I am trying to solve this equation:
$$\mathbf{u} - \nabla p -(-y-\sin^2(\pi x)\sin(2\pi y), -x + \sin(2\pi x)\sin^2(\pi ))=0$$
$$\nabla \cdot \mathbf{u} + 2\pi\sin(\pi x)\sin(2\pi y)\cos(\pi x) - 2\pi\sin(2\pi x)\sin(\pi y)\cos(\pi y)=0$$

here is my code:

import psutil
import time
cpu_start = psutil.cpu_percent(interval=0.1)
start_time = time.time()

from mpi4py import MPI
from petsc4py import PETSc
import ufl
import numpy as np
import matplotlib.pyplot as plt

from basix.ufl import element, mixed_element
from dolfinx import fem, mesh
from dolfinx.fem.petsc import LinearProblem
from ufl import (Measure, SpatialCoordinate, TestFunctions, TrialFunctions,
div, grad, inner, sin, cos, pi)
mesh_size =[]
error_u = []
error_p = []
for i in range(2,8):
# Create mesh and define function space
domain = mesh.create_unit_square(MPI.COMM_WORLD, 2**i, 2**i, mesh.CellType.triangle)
h = 1/2**i
k = 1  # Polynomial degree
U_el = element("RT", domain.basix_cell(), k)
# U_el = element("Lagrange",mesh.topology.cell_name(),2,shape = (mesh.geometry.dim, ))
P_el = element("P", domain.basix_cell(), k)
V_el = mixed_element([U_el, P_el])
V = fem.FunctionSpace(domain, V_el)

(u, p) = TrialFunctions(V)
(v, q) = TestFunctions(V)

# Define the analytical solution
x = SpatialCoordinate(domain)
p_exact_expr = x[0]*x[1] - 0.25
u_exact_expr = ufl.as_vector([-sin(pi*x[0])**2 * sin(2*pi*x[1]), sin(pi*x[1])**2 * sin(2*pi*x[0])])

# Define the source term
f1 = ufl.as_vector([-x[1] - sin(pi*x[0])**2 * sin(2*pi*x[1]), -x[0] + sin(2*pi*x[0]) * sin(pi*x[1])**2])
f2 = 2*pi*sin(pi*x[0])*sin(2*pi*x[1])*cos(pi*x[0]) - 2*pi*sin(2*pi*x[0])*sin(pi*x[1])*cos(pi*x[1])

# Weak form of the equations
dx = Measure("dx", domain)
a = inner(u, v) * dx + inner(p, div(v)) * dx + inner(div(u), q) * dx
L = inner(f1, v) * dx + inner(f2, q) * dx
bcs = []

# Solve the problem
problem = LinearProblem(a, L, bcs=bcs, petsc_options={"ksp_type": "preonly", "pc_type": "lu",
"pc_factor_mat_solver_type": "mumps"})
w_h = problem.solve()
u_h, p_h = w_h.split()

# Create function spaces for each component
V_u = fem.FunctionSpace(domain, U_el)
V_p = fem.FunctionSpace(domain, P_el)

# Interpolate the exact velocity vector field
u_exact = fem.Function(V_u)
u_exact_expr = fem.Expression(u_exact_expr, V_u.element.interpolation_points())
u_exact.interpolate(u_exact_expr)

# Interpolate the exact pressure field
p_exact = fem.Function(V_p)
p_exact_expr = fem.Expression(p_exact_expr, V_p.element.interpolation_points())
p_exact.interpolate(p_exact_expr)

# Compute the errors
L2_error_u = fem.assemble_scalar(fem.form(inner(u_h - u_exact, u_h - u_exact) * dx))
L2_error_p = fem.assemble_scalar(fem.form((p_h - p_exact)**2 * dx))

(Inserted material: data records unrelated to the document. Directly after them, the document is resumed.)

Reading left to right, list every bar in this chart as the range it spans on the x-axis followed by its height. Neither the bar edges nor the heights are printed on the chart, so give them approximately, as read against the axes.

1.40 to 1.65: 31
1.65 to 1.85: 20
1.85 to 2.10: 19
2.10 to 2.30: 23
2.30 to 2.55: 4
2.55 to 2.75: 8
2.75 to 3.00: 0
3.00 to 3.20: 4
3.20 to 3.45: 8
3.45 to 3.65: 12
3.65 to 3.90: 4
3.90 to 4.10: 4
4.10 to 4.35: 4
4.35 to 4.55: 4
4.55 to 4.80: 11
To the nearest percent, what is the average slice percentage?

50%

# Take the square root to get the L2 norm
L2_error_u = np.sqrt(domain.comm.allreduce(L2_error_u, op=MPI.SUM))
L2_error_p = np.sqrt(domain.comm.allreduce(L2_error_p, op=MPI.SUM))

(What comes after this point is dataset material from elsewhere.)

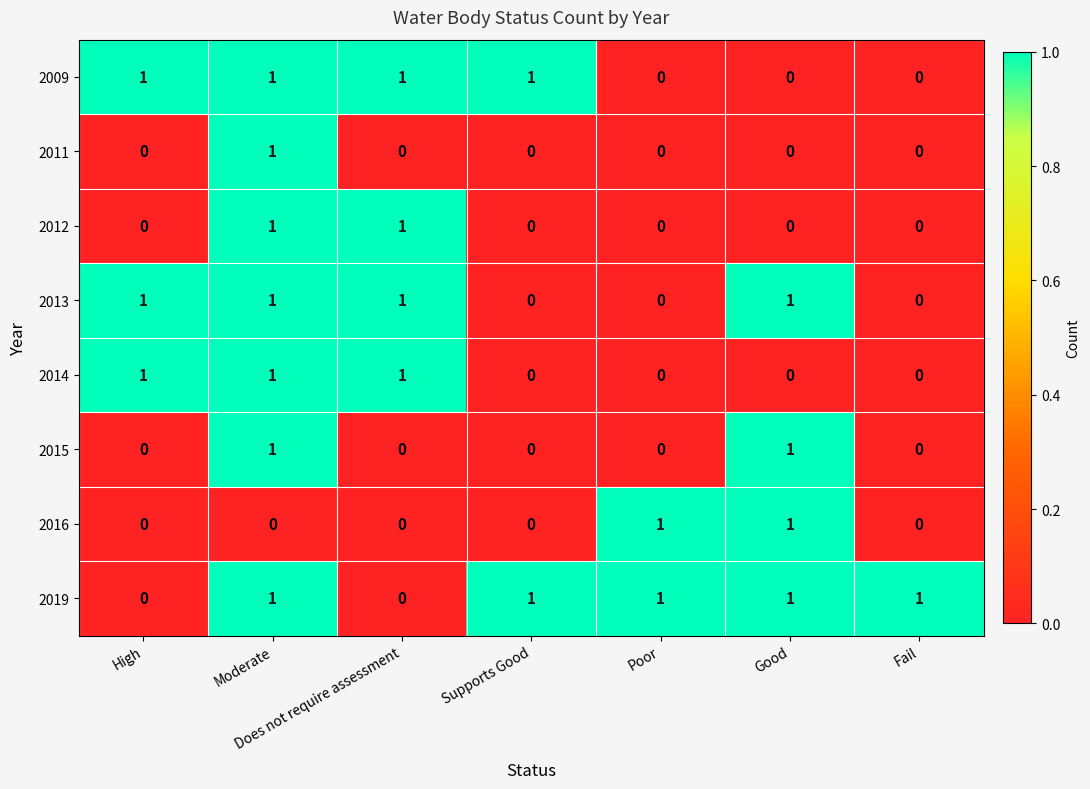

Is it true that 2009 equals 1 at Moderate?

True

print(f"L2 error in velocity: {L2_error_u:.6e}")
print(f"L2 error in pressure: {L2_error_p:.6e}")
error_u.append(L2_error_u)
error_p.append(L2_error_p)
mesh_size.append(h)

plt.figure(figsize = (12,8))
plt.plot(mesh_size, error_u, label = 'Velocity error', marker = 'o')
plt.plot(mesh_size, error_p, label = 'Pressure error', marker = 's')
plt.xlabel('Mesh_size')
plt.ylabel('L2 Error')
plt.title('Error vs Mesh_size')
plt.legend()
plt.xscale('log')
plt.yscale('log')
plt.grid(True)
plt.show()

orders_u = []
orders_p = []
for i in range(1, len(mesh_size)):
r_u = np.log(error_u[i-1] / error_u[i]) / np.log(mesh_size[i] / mesh_size[i-1])
r_p = np.log(error_p[i-1] / error_p[i]) / np.log(mesh_size[i] / mesh_size[i-1])
orders_u.append(r_u)
orders_p.append(r_p)

# Print the orders of convergence
print("Order of convergence for u:", orders_u)
print("Order of convergence for p:", orders_p)

cpu_end = psutil.cpu_percent(interval=0.1)
elapsed_time = time.time() - start_time
print(f"Execution time: {elapsed_time} seconds")
print(f"CPU Usage: {cpu_end}%")


The code is running but the errors are very high and convergence rate is almost zero.